Understanding a number of the key characteristics to contemplate when evaluating and comparing streaming technologies.

As data architectures have gotten an increasing number of mature, streaming is not any longer considered a luxury but a technology with a big selection of applications across different industries. Due to technical and resource limitations, batch processing was the truth is at all times the popular strategy to process and deliver applications, although with the event of micro-batch and native streaming frameworks in distributed systems based on Apache, high-scale streaming has now change into far more accessible (Figure 1).
Some example applications for using streaming systems, will be processing: transaction data to identify anomalies, weather data, IoT data from distant locations, geo-location tracking, etc.
There are two key sorts of streaming processing systems: micro-batch and real-time:
- In real-time streaming processing, each record is processed as soon because it becomes available.
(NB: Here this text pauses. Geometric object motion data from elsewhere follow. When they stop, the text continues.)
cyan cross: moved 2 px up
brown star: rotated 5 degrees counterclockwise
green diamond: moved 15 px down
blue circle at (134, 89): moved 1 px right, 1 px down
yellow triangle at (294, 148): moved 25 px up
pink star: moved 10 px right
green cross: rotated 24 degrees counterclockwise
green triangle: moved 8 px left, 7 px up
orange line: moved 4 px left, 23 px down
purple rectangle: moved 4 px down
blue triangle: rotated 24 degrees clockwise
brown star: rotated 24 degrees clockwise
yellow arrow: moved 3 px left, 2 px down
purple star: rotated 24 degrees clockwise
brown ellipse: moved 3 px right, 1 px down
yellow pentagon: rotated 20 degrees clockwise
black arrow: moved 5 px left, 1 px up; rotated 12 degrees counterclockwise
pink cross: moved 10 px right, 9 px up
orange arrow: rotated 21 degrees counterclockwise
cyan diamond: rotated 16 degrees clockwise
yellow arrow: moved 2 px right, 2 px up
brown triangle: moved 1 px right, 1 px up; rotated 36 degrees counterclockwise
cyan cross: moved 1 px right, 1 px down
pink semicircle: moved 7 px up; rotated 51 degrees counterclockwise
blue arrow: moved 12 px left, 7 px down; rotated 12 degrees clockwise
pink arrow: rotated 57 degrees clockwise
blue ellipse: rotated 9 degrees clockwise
This may subsequently end in systems with a really low latency, able to make immediate use of the incoming data (e.g. detecting fraudulent transactions in financial systems).
- In micro-batch processing systems, data points are as a substitute not processed one after the other but in small blocks after which returned after specific time intervals or once reached a maximum storage size. The sort of approach favors subsequently high throughput over low latency. Finally, micro-batch systems will be particularly useful if all in favour of performing complex operations similar to aggregates (e.g. min, max, mean), joins, etc… on the fly before outputting the leads to a storage system. Micro batch processing can subsequently be considered a superb compromise between pure streaming and batch when performing for instance hourly reporting tasks (e.g. mean weather temperature, etc.).